Sur les desserts, le rapport s'inverse. Une tarte aux pommes ou un far avec un brut, vous obtenez deux amertumes qui se cognent. Le demi-sec ou le doux prennent le relais, parce qu'ils ont le sucre nécessaire pour ne pas passer sous le dessert. Même logique pour les crêpes sucrées au beurre salé.

Un mot pour éviter la confusion classique, le chouchen n'est pas un cidre. C'est un hydromel, du miel fermenté, une boisson qui n'a ni les mêmes matières premières ni les mêmes usages à table. Le ranger dans la famille du cidre parce que les deux sont bretons ne rend service à personne.

Visiter une cidrerie

La visite se prépare un minimum. L'automne, autour du pressage, reste le moment le plus vivant, avec l'odeur de pomme broyée partout et des gens qui travaillent pour de vrai. C'est aussi le moment où ils ont le moins de temps pour vous, donc appelez avant plutôt que de débarquer un samedi de récolte.

Sur place, demandez à goûter le brut et le doux côte à côte, dans cet ordre. C'est le meilleur moyen de comprendre ce que le sucre fait au cidre, mieux que n'importe quelle explication. Demandez ensuite les variétés de l'assemblage et la part d'amères. Un producteur qui répond précisément vous en apprend plus en deux minutes que trois heures de lecture.

Deux questions valent le détour. Le cidre est-il fait avec le jus des pommes de l'exploitation ou avec des apports extérieurs ? Et pourquoi ce style-là plutôt qu'un autre ? La réponse à la seconde vous dit tout sur la personne en face de vous.

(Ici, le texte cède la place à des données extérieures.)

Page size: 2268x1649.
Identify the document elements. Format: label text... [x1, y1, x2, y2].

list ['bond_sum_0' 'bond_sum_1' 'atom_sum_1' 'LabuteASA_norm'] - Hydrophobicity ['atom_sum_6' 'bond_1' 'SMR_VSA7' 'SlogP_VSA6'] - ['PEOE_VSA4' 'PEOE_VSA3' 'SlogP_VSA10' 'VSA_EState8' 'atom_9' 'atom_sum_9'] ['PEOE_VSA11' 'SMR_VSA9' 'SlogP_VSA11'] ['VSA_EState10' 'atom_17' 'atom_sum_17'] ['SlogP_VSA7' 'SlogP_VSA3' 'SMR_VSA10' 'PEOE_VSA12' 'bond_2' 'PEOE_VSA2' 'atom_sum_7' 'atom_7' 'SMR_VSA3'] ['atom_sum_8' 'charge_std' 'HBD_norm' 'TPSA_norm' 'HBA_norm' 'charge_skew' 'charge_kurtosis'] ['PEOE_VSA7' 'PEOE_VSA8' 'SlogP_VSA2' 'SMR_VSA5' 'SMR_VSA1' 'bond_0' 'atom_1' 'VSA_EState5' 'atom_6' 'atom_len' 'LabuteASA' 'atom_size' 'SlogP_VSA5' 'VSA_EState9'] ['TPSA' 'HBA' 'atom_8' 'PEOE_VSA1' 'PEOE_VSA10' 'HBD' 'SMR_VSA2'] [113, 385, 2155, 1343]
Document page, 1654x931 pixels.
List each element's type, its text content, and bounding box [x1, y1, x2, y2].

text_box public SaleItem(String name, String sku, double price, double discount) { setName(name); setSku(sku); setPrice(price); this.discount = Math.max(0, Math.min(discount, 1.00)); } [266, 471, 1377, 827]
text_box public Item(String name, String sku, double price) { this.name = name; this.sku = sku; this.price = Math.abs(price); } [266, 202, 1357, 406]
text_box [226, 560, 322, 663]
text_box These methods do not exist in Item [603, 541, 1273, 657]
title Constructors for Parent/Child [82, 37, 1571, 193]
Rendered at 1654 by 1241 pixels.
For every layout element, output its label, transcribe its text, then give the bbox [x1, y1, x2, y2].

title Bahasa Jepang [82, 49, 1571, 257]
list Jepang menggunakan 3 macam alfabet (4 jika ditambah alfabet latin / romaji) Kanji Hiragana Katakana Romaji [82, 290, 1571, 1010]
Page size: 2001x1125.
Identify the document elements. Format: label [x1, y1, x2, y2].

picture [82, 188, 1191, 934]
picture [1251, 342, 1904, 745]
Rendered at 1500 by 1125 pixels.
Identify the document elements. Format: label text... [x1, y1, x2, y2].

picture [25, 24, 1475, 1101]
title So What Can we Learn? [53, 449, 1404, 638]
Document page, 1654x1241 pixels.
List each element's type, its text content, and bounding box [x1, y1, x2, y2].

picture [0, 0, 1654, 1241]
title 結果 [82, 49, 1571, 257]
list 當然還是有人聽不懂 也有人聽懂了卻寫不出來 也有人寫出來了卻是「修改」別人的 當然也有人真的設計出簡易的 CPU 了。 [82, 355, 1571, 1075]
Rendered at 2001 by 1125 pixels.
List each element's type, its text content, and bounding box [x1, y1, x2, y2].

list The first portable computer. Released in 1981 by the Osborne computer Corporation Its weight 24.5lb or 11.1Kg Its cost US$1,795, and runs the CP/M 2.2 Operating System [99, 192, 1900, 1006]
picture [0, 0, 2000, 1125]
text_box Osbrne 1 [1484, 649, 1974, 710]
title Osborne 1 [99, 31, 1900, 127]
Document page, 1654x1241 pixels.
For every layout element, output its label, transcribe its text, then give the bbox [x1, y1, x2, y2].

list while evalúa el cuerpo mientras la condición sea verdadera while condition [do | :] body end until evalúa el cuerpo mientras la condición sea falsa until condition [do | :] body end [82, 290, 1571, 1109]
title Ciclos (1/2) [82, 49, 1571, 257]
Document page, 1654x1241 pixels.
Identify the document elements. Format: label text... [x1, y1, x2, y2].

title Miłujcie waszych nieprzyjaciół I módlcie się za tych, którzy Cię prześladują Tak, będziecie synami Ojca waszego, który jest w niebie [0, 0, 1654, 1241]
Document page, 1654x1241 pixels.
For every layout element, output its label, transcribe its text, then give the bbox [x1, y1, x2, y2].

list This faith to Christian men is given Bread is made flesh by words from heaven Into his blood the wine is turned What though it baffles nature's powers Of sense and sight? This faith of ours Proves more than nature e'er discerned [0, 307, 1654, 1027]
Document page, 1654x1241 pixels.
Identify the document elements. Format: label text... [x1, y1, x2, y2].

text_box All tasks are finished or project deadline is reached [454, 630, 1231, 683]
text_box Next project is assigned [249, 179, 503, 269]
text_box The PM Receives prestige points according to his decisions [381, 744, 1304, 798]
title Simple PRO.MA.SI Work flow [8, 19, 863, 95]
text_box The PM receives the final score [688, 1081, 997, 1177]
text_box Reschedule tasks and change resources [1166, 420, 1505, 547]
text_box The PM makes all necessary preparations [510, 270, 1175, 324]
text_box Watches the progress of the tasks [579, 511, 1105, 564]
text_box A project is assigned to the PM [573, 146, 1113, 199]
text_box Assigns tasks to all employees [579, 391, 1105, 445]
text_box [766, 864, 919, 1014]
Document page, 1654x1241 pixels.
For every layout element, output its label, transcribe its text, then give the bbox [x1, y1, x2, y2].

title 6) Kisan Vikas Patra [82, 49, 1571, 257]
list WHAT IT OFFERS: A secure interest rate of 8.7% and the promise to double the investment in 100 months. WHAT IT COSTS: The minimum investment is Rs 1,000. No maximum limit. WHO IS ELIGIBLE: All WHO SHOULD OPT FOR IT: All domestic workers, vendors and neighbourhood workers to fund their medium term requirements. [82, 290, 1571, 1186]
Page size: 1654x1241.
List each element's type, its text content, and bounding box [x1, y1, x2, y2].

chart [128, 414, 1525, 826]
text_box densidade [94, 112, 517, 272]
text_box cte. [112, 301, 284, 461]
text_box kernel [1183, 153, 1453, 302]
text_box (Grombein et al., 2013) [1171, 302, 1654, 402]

Je ne vous donne aucun nom de cidrerie ici, parce que je ne peux pas vérifier à votre place ce que vous trouverez dans le verre le jour de votre passage.

Pour caler ça dans un itinéraire plus large, le week-end gourmand en Bretagne et le tour des spécialités bretonnes donnent le reste du programme. Le cidre contient de l'alcool et se consomme avec modération.